Des propos qu'il a développés dans les colonnes des Échos, où il a estimé "possible qu'Omicron marque le début d'une évolution vers des variants moins sévères. Alors, l'Histoire nous mettra progressivement à l'abri".
"Omicron a douché nos espoirs en prenant des embranchements différents et en combinant une multiplicité de mutations. On ne peut prédire que le virus a épuisé toutes ses capacités de mutations", a toutefois tempéré l'immunologue. "Néanmoins, si la sélection du virus continue à se faire par une meilleure transmission, il n'est pas exclu qu'on soit au premier stade d'une évolution vers des formes moins sévères", a-t-il développé.
"Cette pandémie a montré son imprévisibilité"
L'épidémiologiste Antoine Flahault ne veut pas non plus crier victoire trop vite. Tout en rappelant que l'épidémie est loin d'être contrôlée en France et dans d'autres pays en Europe, il se refuse à toute projection à long terme.

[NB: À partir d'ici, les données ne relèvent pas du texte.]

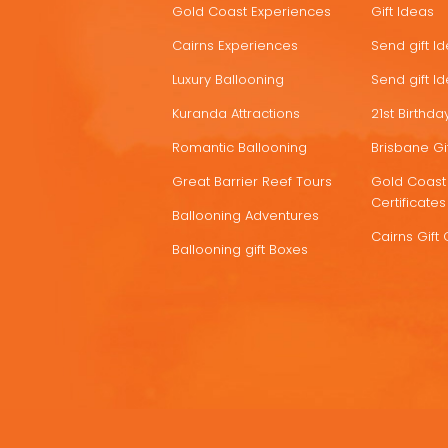
Gold Coast Experiences
Gift Ideas
DEALS
Cairns Experiences
Send gift I
Luxury Ballooning
Send gift I
Kuranda Attractions
21st Birthday
Romantic Ballooning
Brisbane Gif
Great Barrier Reef Tours
Gold Coast 
Certificates
Ballooning Adventures
Cairns Gift 
Ballooning gift Boxes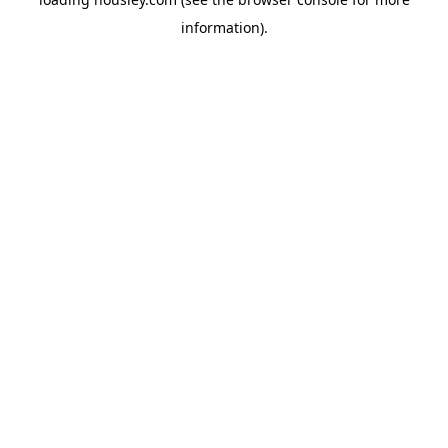
information).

"Cette pandémie a montré son imprévisibilité et je crois qu'on ne peut pas dire aujourd'hui que la pandémie est derrière nous après cette vague", met en garde le directeur l'Institut de santé globale de l'université de Genève en Suisse.
Invité à réagir aux propos de Tyra Grove Krause, la spécialiste danoise, il estime aussi que ce délai de deux mois se référait en réalité à la vague Omicron: "elle espère qu'après celle-ci il n'y aura plus de nouveaux variants qui viendront nous empoisonner notre existence. "On peut partager cet optimisme [...] peut-être que dans deux mois elle (l'épidémie, NDLR) sera derrière nous. Après qu'y aura-t-il?", s'interroge-t-il enfin.
Alerte de l'OMS
Renaud Piarroux juge quant à lui "possible" une sortie prochaine de la crise sanitaire mais reste très méfiant. Le chef du service de parasitologie à l'hôpital de la Pitié-Salpêtrière explique sur BFMTV que la forte contagiosité d'Omicron va de facto augmenter l'immunisation de la population et ainsi la prémunir face à d'autres variants.

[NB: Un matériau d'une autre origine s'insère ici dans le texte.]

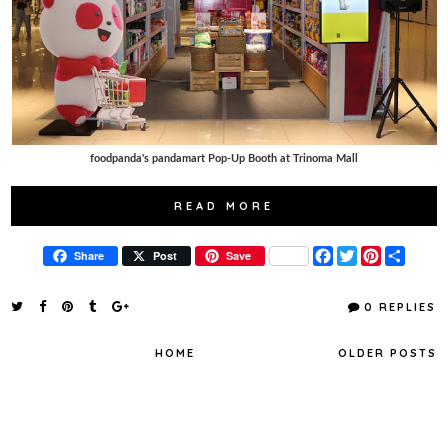
foodpanda's pandamart Pop-Up Booth at Trinoma Mall
READ MORE
F
T
P
S
Share
Post
Save
a
w
i
h
c
i
n
a
e
t
t
r
0 REPLIES
b
t
e
e
o
e
r
o
r
e
HOME
OLDER POSTS
k
s
t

"Il va y avoir une quantité encore plus importante qu'avant de nouveaux patients et donc une 'opportunité' plus importante de générer de nouveaux variants", alerte-t-il sur notre antenne. "Je ne dis pas qu'il va y en avoir, personne ne sait, mais on ne peut pas l'exclure."

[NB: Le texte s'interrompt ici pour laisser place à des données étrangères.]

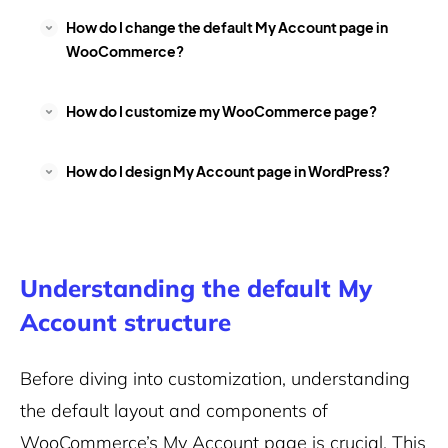
How do I change the default My Account page in
WooCommerce?
How do I customize my WooCommerce page?
How do I design My Account page in WordPress?
Understanding the default My
Account structure
Before diving into customization, understanding
the default layout and components of
WooCommerce’s My Account page is crucial. This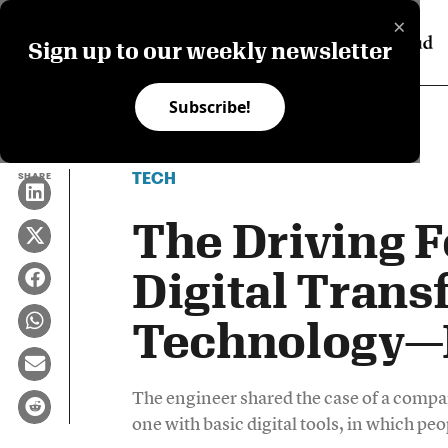
×
Sign up to our weekly newsletter
Subscribe!
TECH
SHARE
The Driving 
Digital Trans
Technology—I
The engineer shared the case of a compan
one with basic digital tools, in which p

Catherine Smallwood, une responsable des situations d'urgence à l'OMS, a averti mardi que la multiplication des cas d'Omicron dans le monde pourrait même accroître le risque d'apparition d'un nouveau variant plus dangereux du Covid-19.
"Plus Omicron se répand, plus il se transmet et plus il se réplique, plus il est susceptible de générer un nouveau variant", a-t-elle précisé. "Actuellement, Omicron est mortel, il peut causer la mort (...) Peut-être un peu moins que Delta, mais qui peut dire ce que le prochain variant pourrait générer?"
L'immunité naturelle ou vaccinale, un atout
"À terme, il y a de l'espoir", rassure Arnaud Fontanet dans le JDD. Mesuré, l'épidémiologiste espère que le Covid-19 perdra en virulence et qu'il rejoindra avec le temps "les autres coronavirus saisonniers humains qui nous donnent des rhumes et des angines chaque hiver".
"Nous n'y sommes pas encore", a-t-il cependant averti, "on peut s'attendre à ce que de nouveaux variants émergent mais, notre immunité se renforçant avec le temps, soit par infection naturelle, soit avec des doses de rappel du vaccin, leur capacité à donner des formes sévères va diminuer", a-t-il prédit.
De là à atteindre une immunité collective suffisante pour freiner définitivement le nombre de contaminations? Antoine Flahault affiche ses doutes: "en revanche on a clairement une digue qui nous protège bien des hospitalisations et des formes graves". Pour Renaud Piarroux, là est "peut-être le bon côté" de cette cinquième vague.